** Provided material **
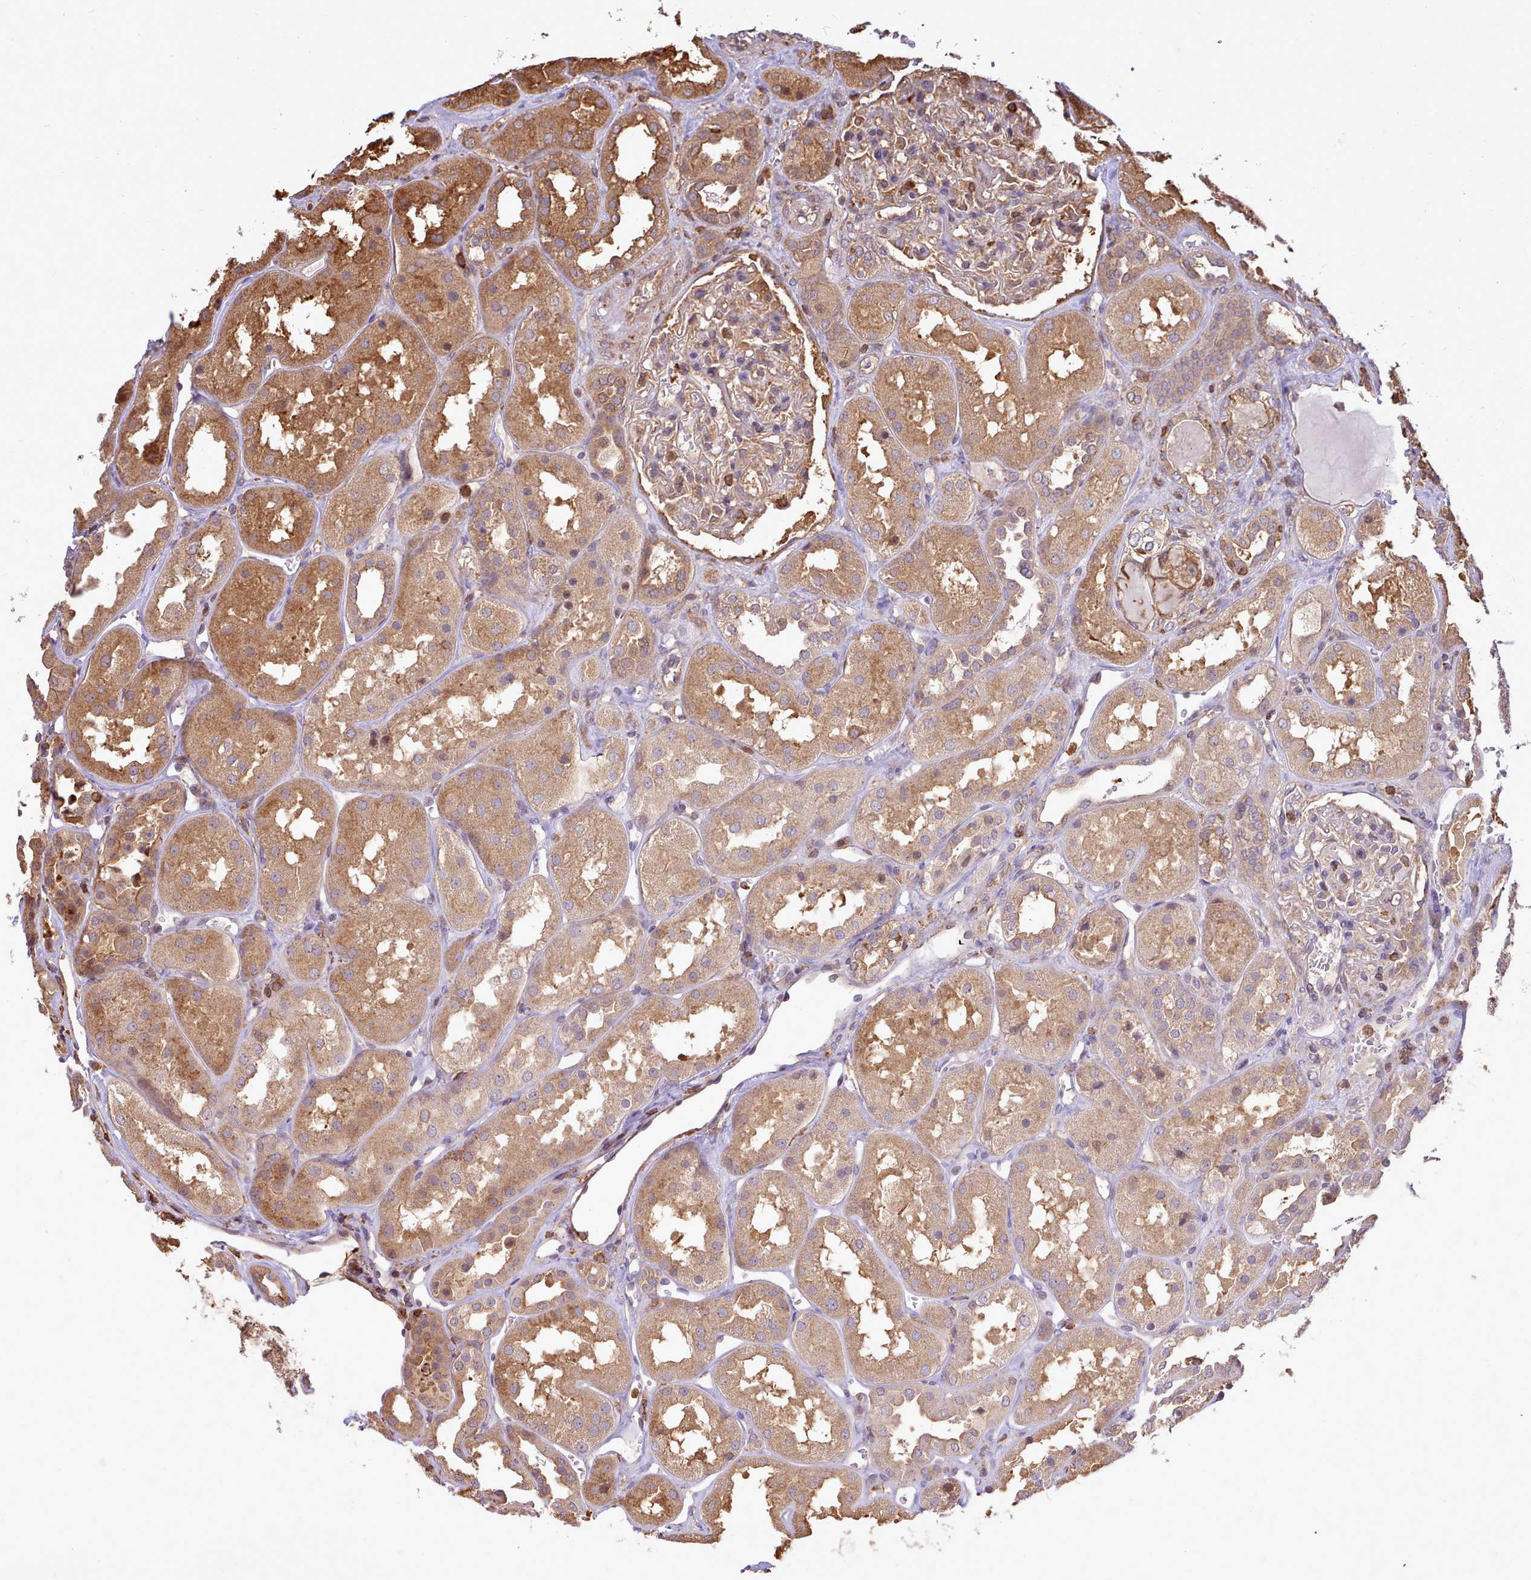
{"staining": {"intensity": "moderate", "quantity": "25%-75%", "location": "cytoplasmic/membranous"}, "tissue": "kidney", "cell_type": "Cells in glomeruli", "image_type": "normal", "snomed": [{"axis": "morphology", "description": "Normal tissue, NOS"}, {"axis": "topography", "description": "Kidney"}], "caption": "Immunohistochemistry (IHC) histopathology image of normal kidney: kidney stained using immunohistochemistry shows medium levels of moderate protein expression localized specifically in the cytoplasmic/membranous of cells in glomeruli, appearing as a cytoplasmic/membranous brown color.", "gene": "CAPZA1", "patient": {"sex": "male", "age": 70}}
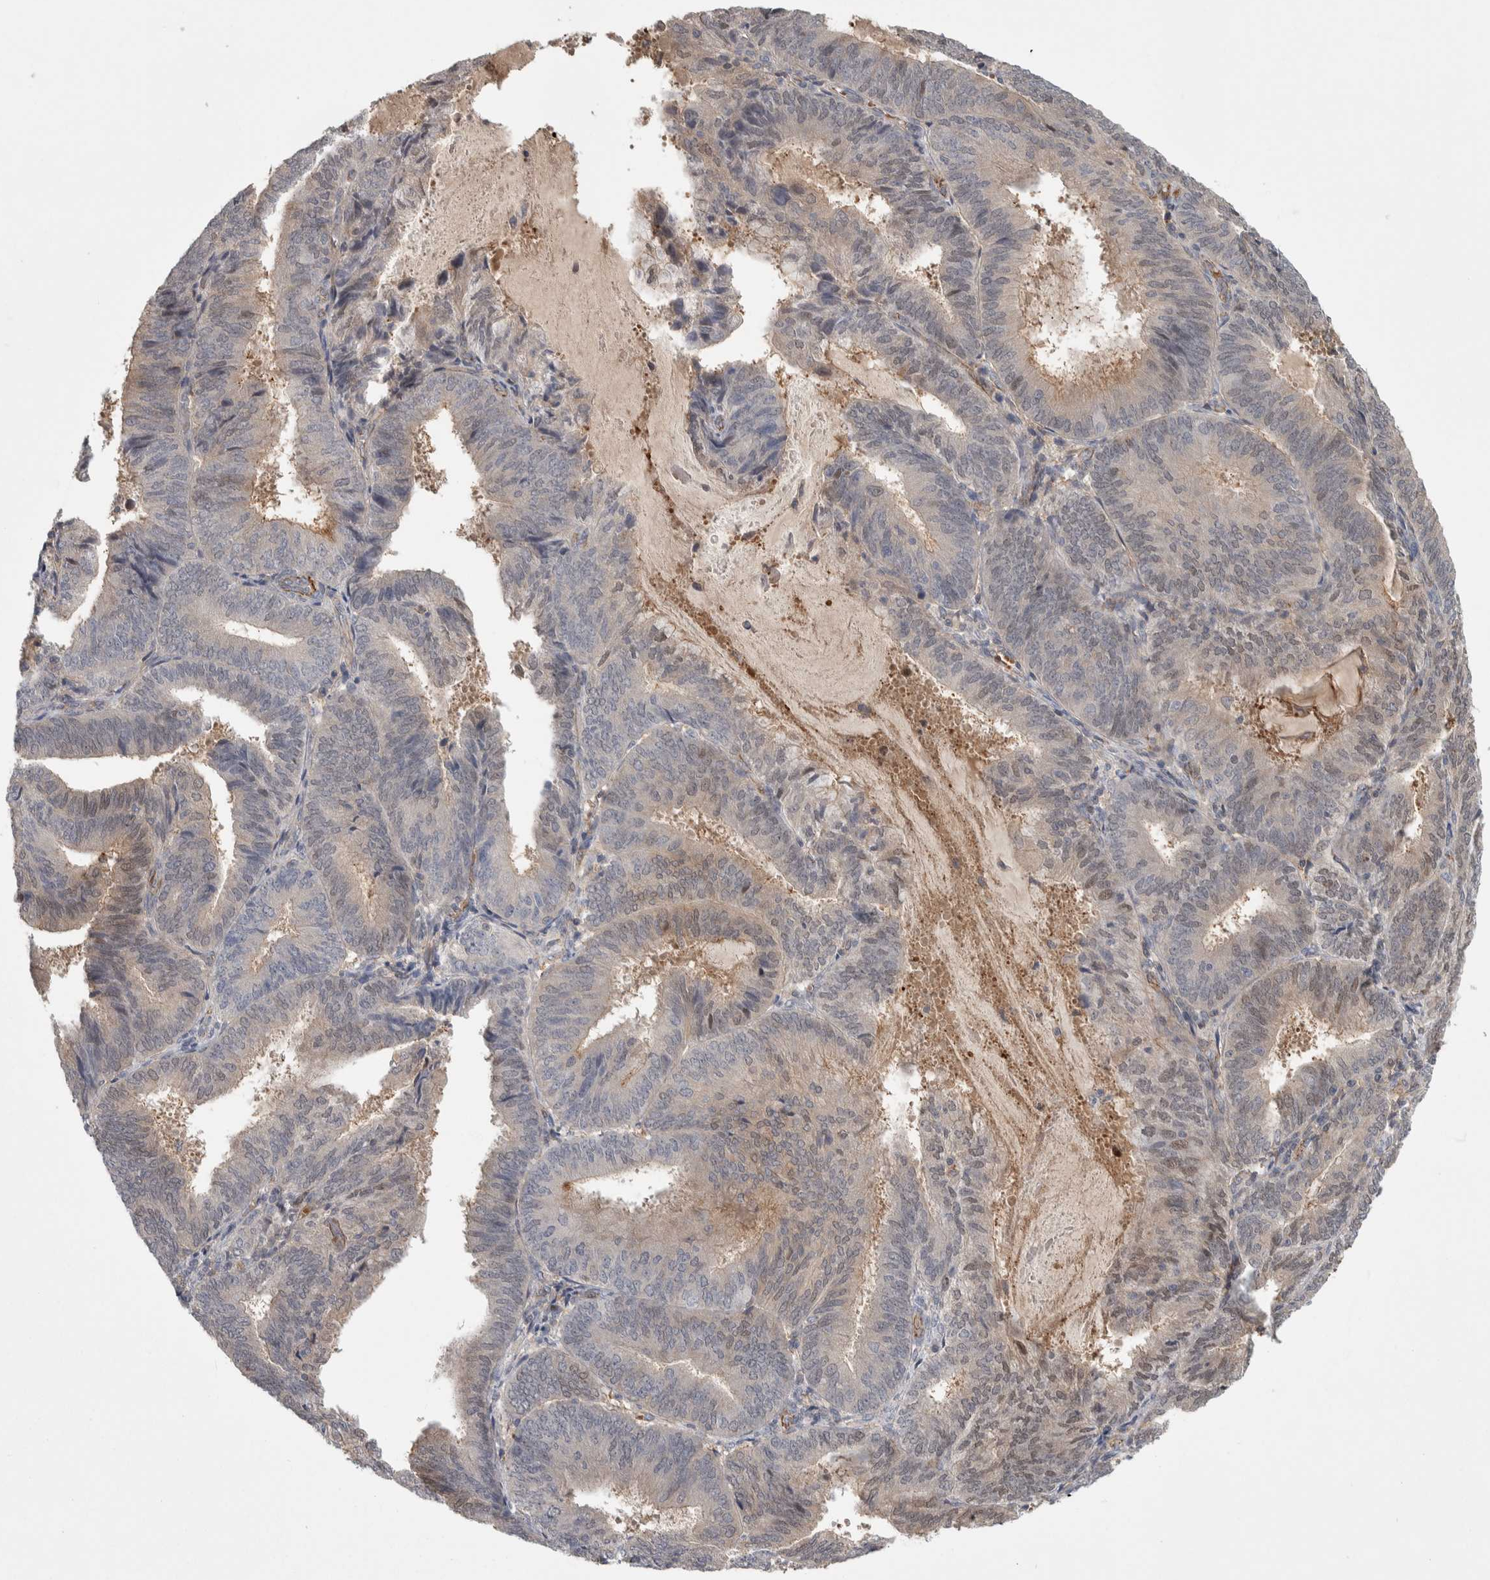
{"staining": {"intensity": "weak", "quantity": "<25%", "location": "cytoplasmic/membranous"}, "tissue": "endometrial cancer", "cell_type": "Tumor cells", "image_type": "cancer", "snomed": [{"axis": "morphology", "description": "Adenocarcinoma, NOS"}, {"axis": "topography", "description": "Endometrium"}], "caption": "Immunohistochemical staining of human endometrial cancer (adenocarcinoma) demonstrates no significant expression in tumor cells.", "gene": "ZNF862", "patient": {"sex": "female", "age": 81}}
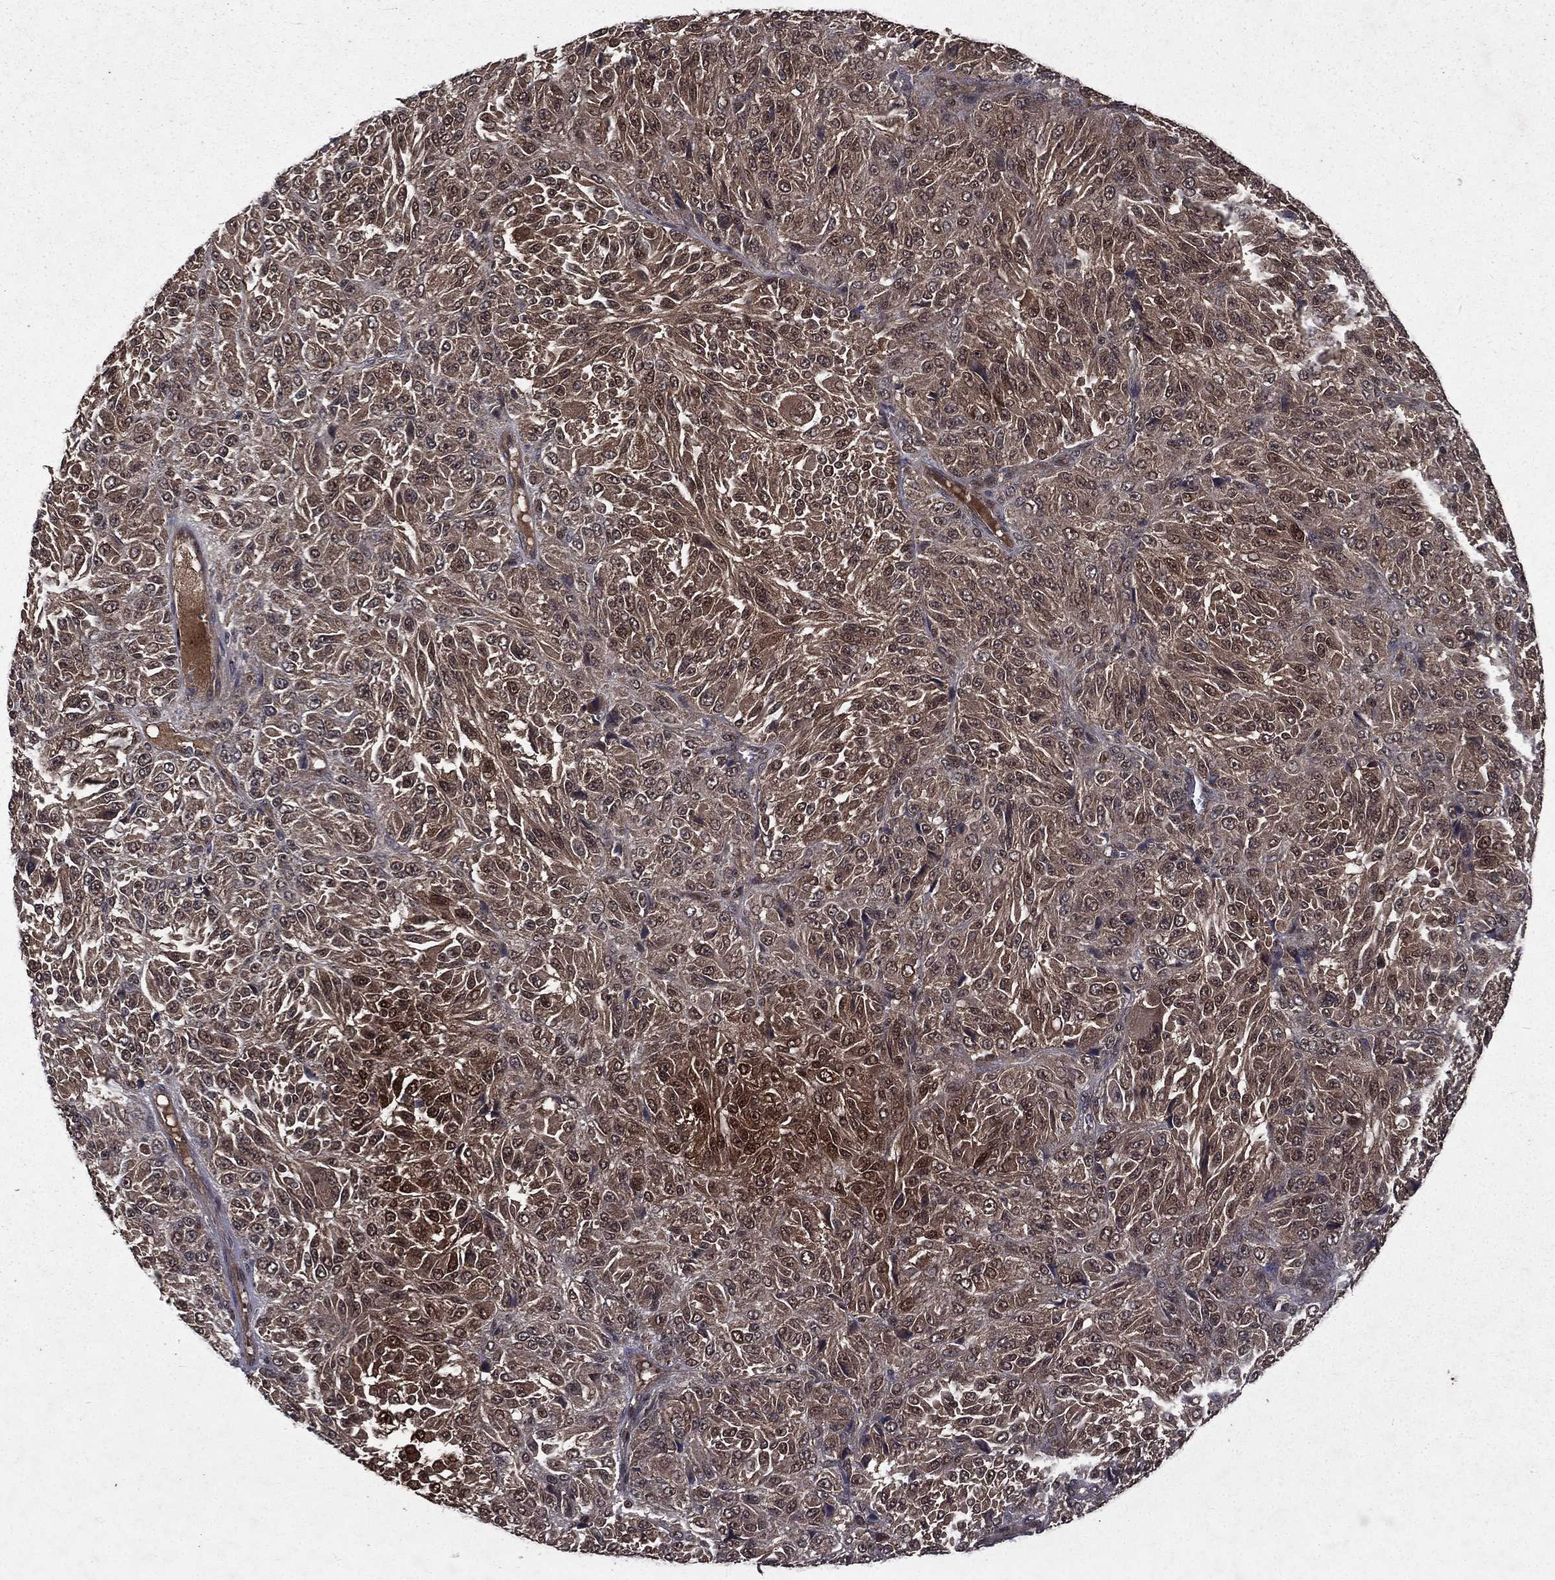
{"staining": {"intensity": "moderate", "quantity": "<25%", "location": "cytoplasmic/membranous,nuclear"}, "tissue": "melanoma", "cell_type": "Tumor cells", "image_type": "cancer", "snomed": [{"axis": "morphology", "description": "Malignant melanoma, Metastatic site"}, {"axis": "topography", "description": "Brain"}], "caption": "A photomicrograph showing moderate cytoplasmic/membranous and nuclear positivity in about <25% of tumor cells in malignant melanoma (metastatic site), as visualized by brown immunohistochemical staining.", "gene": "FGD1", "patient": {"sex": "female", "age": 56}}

** What the exercise asks **
What is needed is the exact run of lines from the start of the data through the line with "staining of human", both ends included, minus the pictures.

** Response area **
{"staining": {"intensity": "moderate", "quantity": "25%-75%", "location": "cytoplasmic/membranous"}, "tissue": "kidney", "cell_type": "Cells in glomeruli", "image_type": "normal", "snomed": [{"axis": "morphology", "description": "Normal tissue, NOS"}, {"axis": "topography", "description": "Kidney"}], "caption": "Immunohistochemistry (IHC) histopathology image of normal kidney: kidney stained using immunohistochemistry shows medium levels of moderate protein expression localized specifically in the cytoplasmic/membranous of cells in glomeruli, appearing as a cytoplasmic/membranous brown color.", "gene": "CAPZA1", "patient": {"sex": "male", "age": 70}}
{"staining": {"intensity": "weak", "quantity": "<25%", "location": "cytoplasmic/membranous"}, "tissue": "endometrial cancer", "cell_type": "Tumor cells", "image_type": "cancer", "snomed": [{"axis": "morphology", "description": "Adenocarcinoma, NOS"}, {"axis": "topography", "description": "Endometrium"}], "caption": "Immunohistochemical staining of human endometrial cancer (adenocarcinoma) demonstrates no significant expression in tumor cells.", "gene": "ZNF862", "patient": {"sex": "female", "age": 81}}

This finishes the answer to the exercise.